9.1. The Company shall process data in the territory of UK.
9.2. Transmission of personal data to third parties (irrespective of the data recipient's residency — UK, EU, EEA or outside it) is regulated by the legal acts of UK or an agreement between the Company and a third party, which includes nondisclosure and secure exchange provisions.
9.3. Transfer of data to third countries and international organisations is possible based on:
9.3.1. the decision made by the European Commission regarding the level of protection of a third country's data;
9.3.2. relevant guarantees (for example, applying binding corporate rules or standard data protection clauses adopted by the European Commission);
9.3.3. exceptional legal grounds.
10.1. A data subject may submit his/her questions, requests and complaints to a data protection specialist appointed by the Company by email to firstname.lastname@example.org or by post to PAYSTREE LTD, Southbank House Black Prince Rd, Lambeth, London, England, SE1 7SJ.
10.2. A data subject has the right to file a complaint on the processing of personal data performed by the Company with the Information Commissioner’s Office of the UK.

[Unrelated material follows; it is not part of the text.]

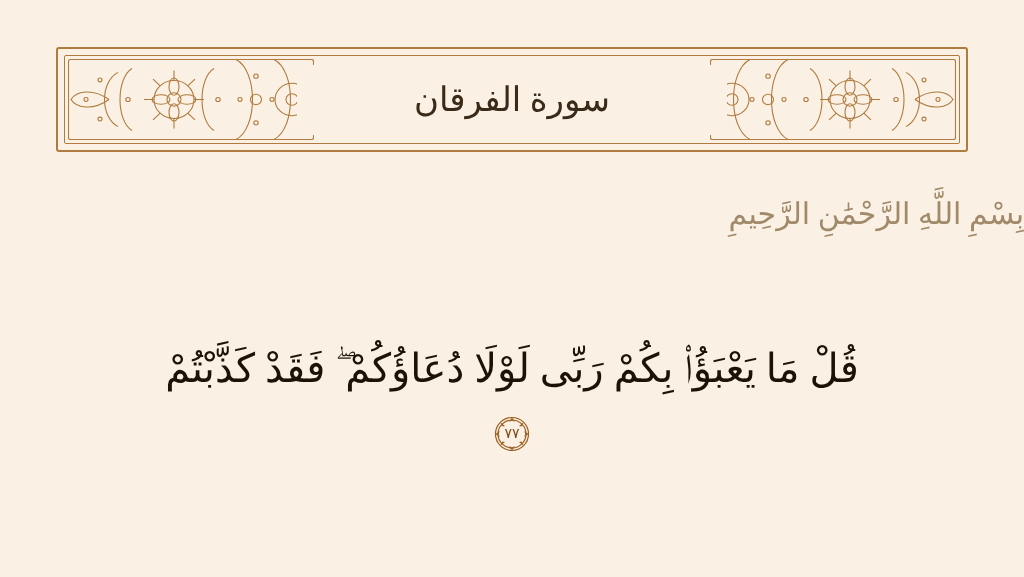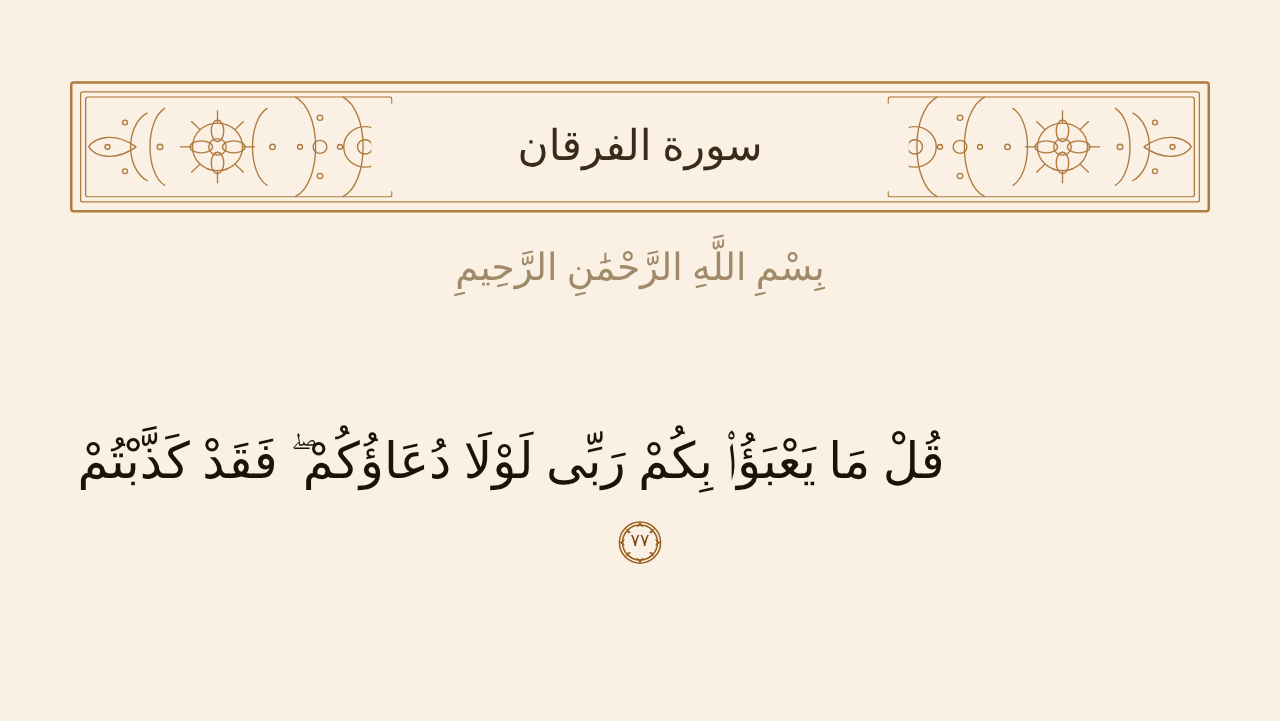"سورة الفرقان" .surah-header { top: 65px -> 47px }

11.1. The Company shall ensure security of data storage and processing in accordance with the approved Sensitive payment data protection procedure. The requirements of the Sensitive payment data protection procedure shall be implemented according to the legal acts of UK — Data Protection Act, GDPR (in force from May 25, 2018), Payment Card Industry Data Security Standard, other legal acts, as well as considering the best international practice for information systems security, maintenance and development.
11.2. The Company shall ensure centralised storage of personal data and automatic data masking / erasure after expiry of the mandatory storage period according to the UK and EU laws.
12.1. The Principles are available on the Company’s website at www.paystree.com.
12.2. The Company may unilaterally amend the Principles. The Company shall publicly inform about amendments to the Principles on the Company's website at www.paystree.com (publishing the Principles text).
12.3. The Company has the right to additionally inform a customer about amendments to the Principles on an individual basis by sending a relevant notice via Internetbank, by email, post, or using other means of communication.